The problem is, Mr. Morrison was making hay in Alberta while he was employed as the town councillor for New Waterford, a small community perched on the eastern tip of Cape Breton Island, near the mouth of Sydney Harbour. The local media discovered his side-act and pointed out he was still receiving a weekly travel stipend from the government (he paid the money back, saying it was an oversight).

Mr. Morrison was scarred enough by the experience that he doesn't plan to return to Alberta any time soon, but his constituents are showing no such reluctance – in fact, they're heading out in swarms.

New Waterford, population 6,500 and falling, embodies one of the less remarked-upon implications of the oil sands bonanza: a profound social and demographic shift in the small communities that furnish so much of the project's labour force during its massive construction phase.

So many of New Waterford's men are working out of town that the fire department can't recruit volunteers and the dart leagues are foundering. The local high school is having a difficult time finding coaches. A great number of children are being raised by their mothers. And finding a plumber or electrician is next to impossible.

Meanwhile, some of the youth heading west in search of jobs are staying there, exacerbating the town's attrition and raising questions about the future sustainability of basic services.
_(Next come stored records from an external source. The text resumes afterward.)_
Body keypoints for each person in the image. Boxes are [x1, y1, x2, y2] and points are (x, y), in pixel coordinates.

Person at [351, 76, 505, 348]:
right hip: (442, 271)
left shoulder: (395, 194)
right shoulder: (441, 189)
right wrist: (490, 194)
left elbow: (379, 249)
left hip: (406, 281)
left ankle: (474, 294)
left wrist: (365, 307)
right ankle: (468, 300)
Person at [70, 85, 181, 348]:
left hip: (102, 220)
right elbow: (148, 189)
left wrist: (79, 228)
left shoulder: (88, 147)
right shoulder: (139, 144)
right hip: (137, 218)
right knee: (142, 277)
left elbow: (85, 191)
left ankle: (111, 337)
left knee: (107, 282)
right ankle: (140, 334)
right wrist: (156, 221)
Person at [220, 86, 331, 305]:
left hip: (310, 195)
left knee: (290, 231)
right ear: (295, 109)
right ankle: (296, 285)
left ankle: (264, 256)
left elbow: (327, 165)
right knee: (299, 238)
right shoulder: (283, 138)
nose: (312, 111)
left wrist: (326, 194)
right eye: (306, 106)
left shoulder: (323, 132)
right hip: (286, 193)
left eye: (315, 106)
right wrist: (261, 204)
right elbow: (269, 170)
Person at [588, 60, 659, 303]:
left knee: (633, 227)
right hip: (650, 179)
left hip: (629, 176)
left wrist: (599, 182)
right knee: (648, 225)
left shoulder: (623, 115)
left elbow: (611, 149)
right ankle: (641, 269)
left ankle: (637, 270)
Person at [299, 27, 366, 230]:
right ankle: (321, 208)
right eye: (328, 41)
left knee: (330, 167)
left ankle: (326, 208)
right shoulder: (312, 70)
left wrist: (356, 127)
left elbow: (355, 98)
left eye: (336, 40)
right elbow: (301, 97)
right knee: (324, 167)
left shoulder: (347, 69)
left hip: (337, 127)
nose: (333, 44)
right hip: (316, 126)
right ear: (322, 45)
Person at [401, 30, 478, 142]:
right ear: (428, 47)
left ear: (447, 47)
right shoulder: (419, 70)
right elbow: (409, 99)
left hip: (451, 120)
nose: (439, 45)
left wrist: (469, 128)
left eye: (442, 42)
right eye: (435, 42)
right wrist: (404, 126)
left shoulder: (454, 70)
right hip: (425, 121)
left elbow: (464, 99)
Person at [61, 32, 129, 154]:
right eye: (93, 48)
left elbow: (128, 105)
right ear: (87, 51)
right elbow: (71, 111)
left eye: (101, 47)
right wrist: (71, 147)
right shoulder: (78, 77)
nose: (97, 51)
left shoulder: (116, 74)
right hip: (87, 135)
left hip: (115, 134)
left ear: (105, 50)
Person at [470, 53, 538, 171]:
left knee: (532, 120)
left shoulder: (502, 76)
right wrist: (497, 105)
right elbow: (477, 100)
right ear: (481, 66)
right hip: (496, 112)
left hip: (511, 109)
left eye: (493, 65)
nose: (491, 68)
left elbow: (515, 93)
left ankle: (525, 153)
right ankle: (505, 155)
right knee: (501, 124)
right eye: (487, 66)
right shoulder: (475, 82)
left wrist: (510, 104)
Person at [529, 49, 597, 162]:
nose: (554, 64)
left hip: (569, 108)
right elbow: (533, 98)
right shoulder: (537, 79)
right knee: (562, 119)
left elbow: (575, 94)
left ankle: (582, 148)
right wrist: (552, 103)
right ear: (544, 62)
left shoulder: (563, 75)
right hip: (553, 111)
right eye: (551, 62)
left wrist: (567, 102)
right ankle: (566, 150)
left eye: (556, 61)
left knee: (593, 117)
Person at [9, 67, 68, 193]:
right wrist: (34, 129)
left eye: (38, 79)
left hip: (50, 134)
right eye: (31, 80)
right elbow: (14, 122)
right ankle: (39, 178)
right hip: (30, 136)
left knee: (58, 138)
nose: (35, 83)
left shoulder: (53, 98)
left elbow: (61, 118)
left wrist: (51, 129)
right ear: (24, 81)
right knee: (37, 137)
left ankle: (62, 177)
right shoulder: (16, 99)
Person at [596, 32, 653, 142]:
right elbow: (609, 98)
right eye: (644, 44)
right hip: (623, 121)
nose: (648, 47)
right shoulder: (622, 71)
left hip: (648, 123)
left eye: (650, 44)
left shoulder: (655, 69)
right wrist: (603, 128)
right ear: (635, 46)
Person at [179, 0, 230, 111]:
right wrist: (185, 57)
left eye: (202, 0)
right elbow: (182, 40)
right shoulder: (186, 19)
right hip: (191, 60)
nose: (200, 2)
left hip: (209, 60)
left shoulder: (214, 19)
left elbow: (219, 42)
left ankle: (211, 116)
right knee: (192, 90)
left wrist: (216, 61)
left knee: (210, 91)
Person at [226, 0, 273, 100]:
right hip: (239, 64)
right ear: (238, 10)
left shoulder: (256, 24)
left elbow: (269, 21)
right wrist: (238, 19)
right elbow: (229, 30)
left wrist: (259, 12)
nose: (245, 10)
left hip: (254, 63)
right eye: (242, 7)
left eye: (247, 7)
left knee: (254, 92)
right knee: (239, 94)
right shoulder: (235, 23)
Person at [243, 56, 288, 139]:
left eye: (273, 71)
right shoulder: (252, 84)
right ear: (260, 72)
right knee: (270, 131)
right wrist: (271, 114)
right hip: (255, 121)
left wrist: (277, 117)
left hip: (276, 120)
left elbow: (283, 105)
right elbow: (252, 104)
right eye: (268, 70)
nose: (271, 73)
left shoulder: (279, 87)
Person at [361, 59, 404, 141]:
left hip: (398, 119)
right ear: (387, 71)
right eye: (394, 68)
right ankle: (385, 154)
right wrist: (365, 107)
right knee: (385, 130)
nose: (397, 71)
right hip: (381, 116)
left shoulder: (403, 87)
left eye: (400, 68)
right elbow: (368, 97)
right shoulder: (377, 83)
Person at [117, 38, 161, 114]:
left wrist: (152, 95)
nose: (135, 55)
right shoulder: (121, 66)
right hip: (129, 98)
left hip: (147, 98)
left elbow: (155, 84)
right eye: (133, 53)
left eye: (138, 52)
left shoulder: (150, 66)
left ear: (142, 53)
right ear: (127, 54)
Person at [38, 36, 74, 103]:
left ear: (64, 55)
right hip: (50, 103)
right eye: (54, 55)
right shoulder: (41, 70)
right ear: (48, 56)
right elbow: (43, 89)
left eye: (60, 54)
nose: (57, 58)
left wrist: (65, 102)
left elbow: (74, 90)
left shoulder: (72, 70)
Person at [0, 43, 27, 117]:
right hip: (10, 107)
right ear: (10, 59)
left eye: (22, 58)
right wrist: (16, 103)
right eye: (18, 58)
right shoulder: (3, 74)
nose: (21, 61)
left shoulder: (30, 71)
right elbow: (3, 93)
“There's hardly a household you can go by without running into someone working in the oil sands,” Mr. Morrison says. “There's a lot less men around. It's unbelievable. They're either getting ready to go or they just came back. In the 40 to 50 group, they're all out there.”

GROWTH AND CONTRACTION

It wasn't so long ago that New Waterford was a thriving coal-mining town of more than 12,000 people. In the 1970s, the town built a state-of-the-art high school, Breton Educational Centre, that served 2,300 students. There were four elementary schools, as many gas stations, and more than a dozen convenience stores dotting what was, for the town's size, a vibrant downtown strip.

Today, the population has been sliced in half, and the high school's enrolment has dwindled to 813. Only one elementary school remains, and the corner stores have either been sold or boarded up, replaced by a Needs chain. There is even talk that some of the area's six Catholic churches will be shuttered in the coming months.

Unemployment has remained stubbornly high since the last mine closed in 2001 and, despite the introduction of a large call centre, the town is struggling to adopt to a new economic reality.

Fort McMurray has stepped into this benighted breach, single-handedly keeping hundreds of families off the welfare rolls and pumping millions of dollars into New Waterford. At the same time, the migration of workers – some seasonal, some permanent – has dramatically changed the face of the town.

Nowhere is this more evident than in the pubs. Rosco's, a local watering hole, recently shut its doors for lack of business. At the New Waterford Army & Navy Club, where time is measured in pint glasses and hands of tarbish, a local card game, things are little better.